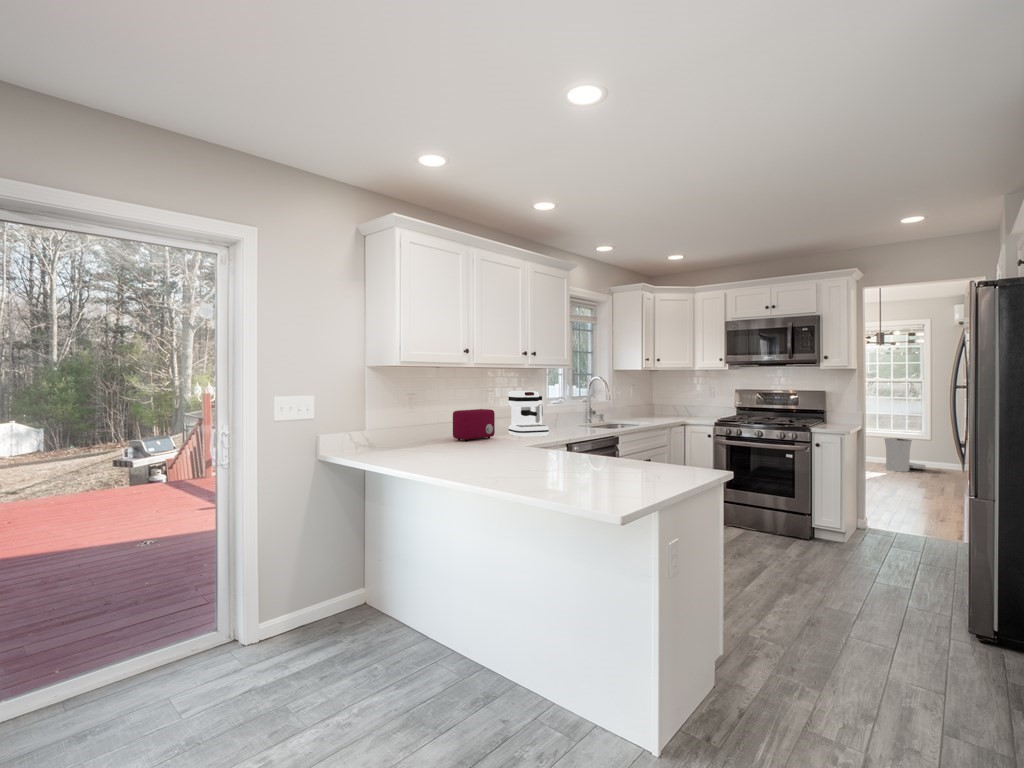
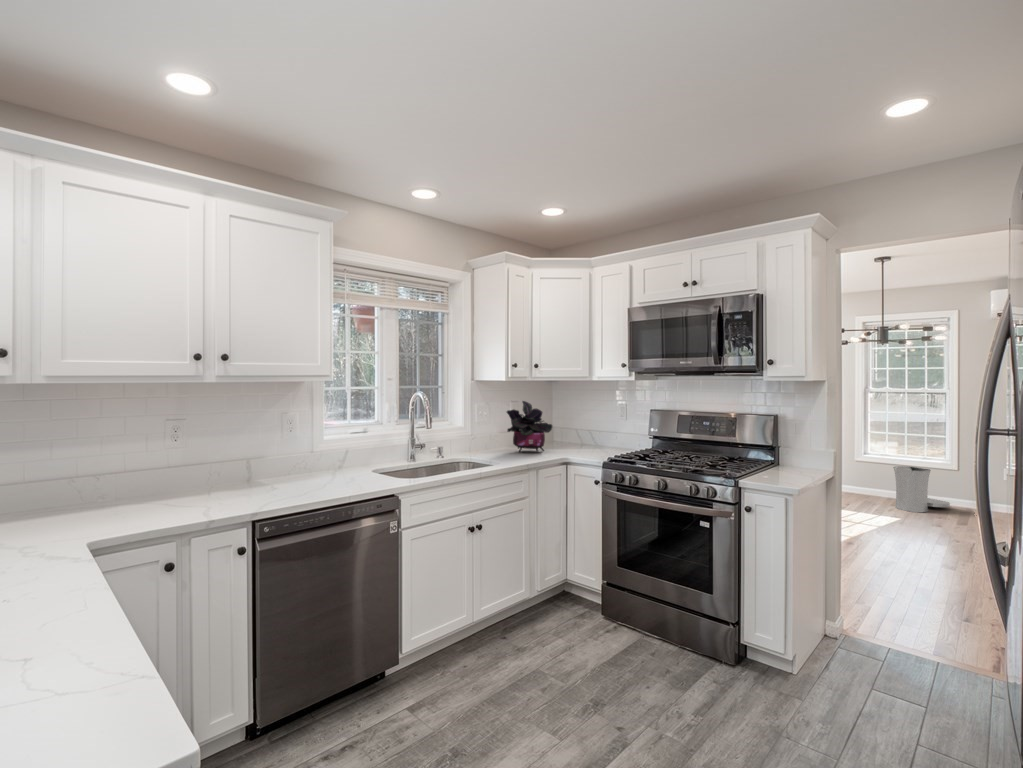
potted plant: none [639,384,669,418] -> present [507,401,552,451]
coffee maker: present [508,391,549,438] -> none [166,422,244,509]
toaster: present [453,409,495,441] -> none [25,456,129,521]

--*--

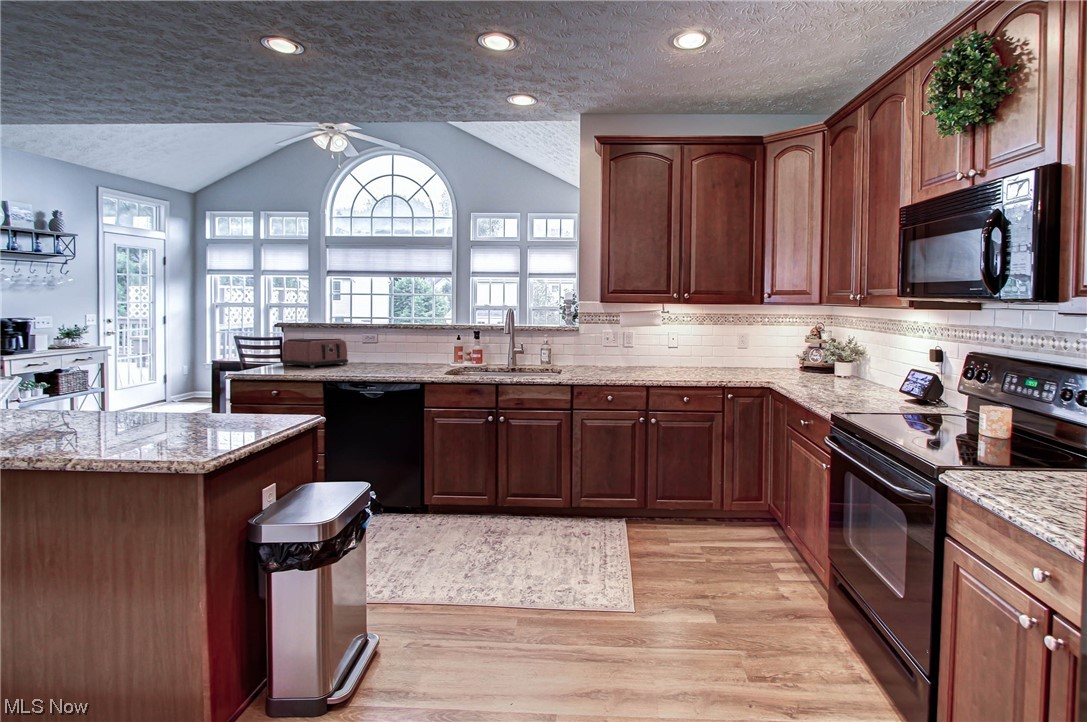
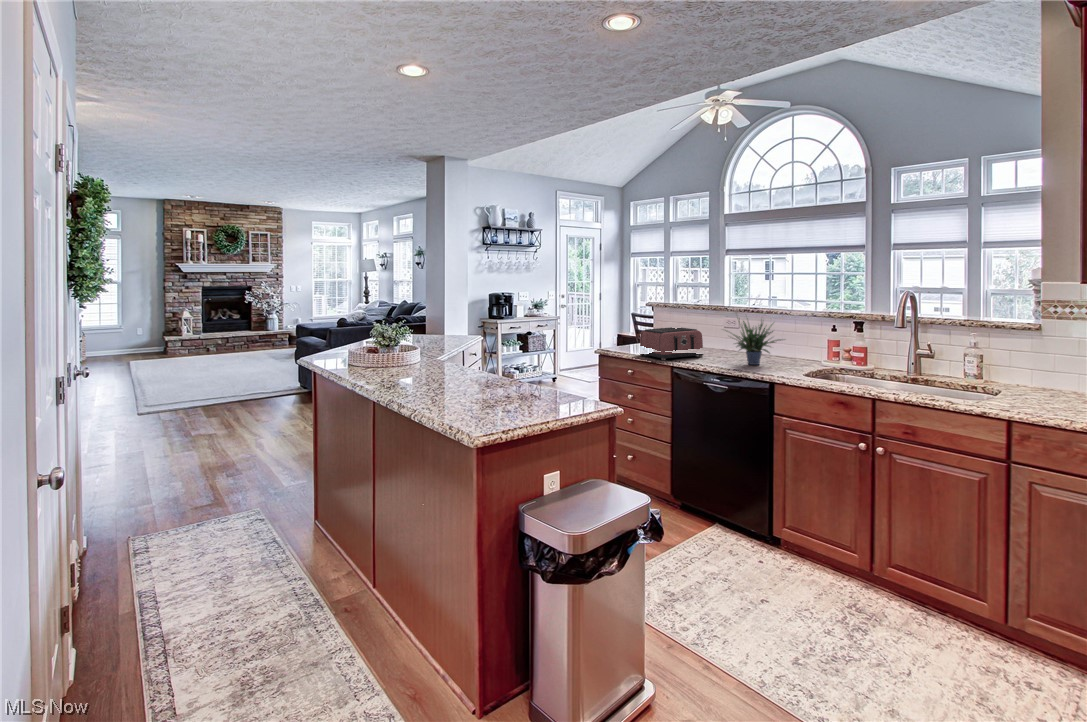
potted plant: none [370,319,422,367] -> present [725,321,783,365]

--*--

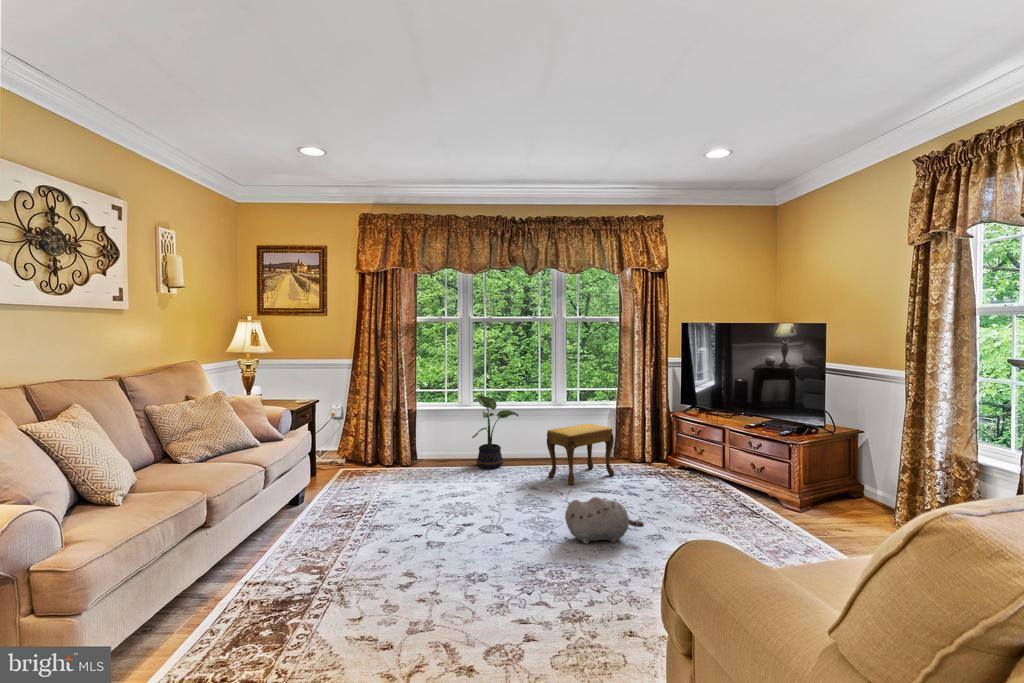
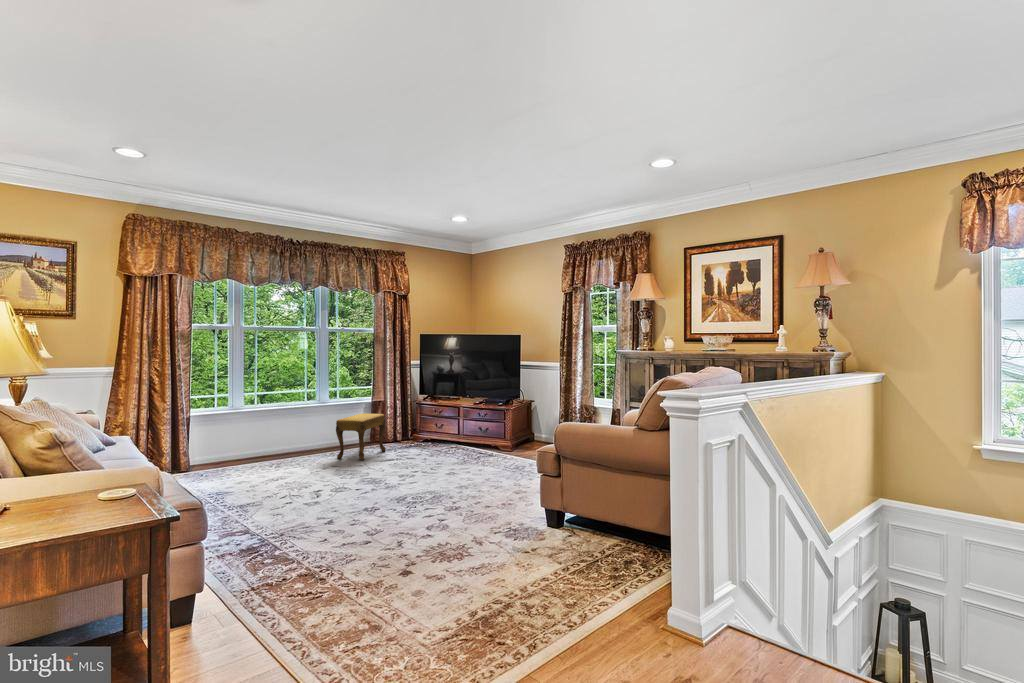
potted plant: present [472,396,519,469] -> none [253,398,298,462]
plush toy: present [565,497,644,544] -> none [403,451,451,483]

--*--

Sift through the entries and copy every line with "plant".

*Reply to the task*.
potted plant: none [639,384,669,418] -> present [507,401,552,451]
potted plant: none [370,319,422,367] -> present [725,321,783,365]
potted plant: present [472,396,519,469] -> none [253,398,298,462]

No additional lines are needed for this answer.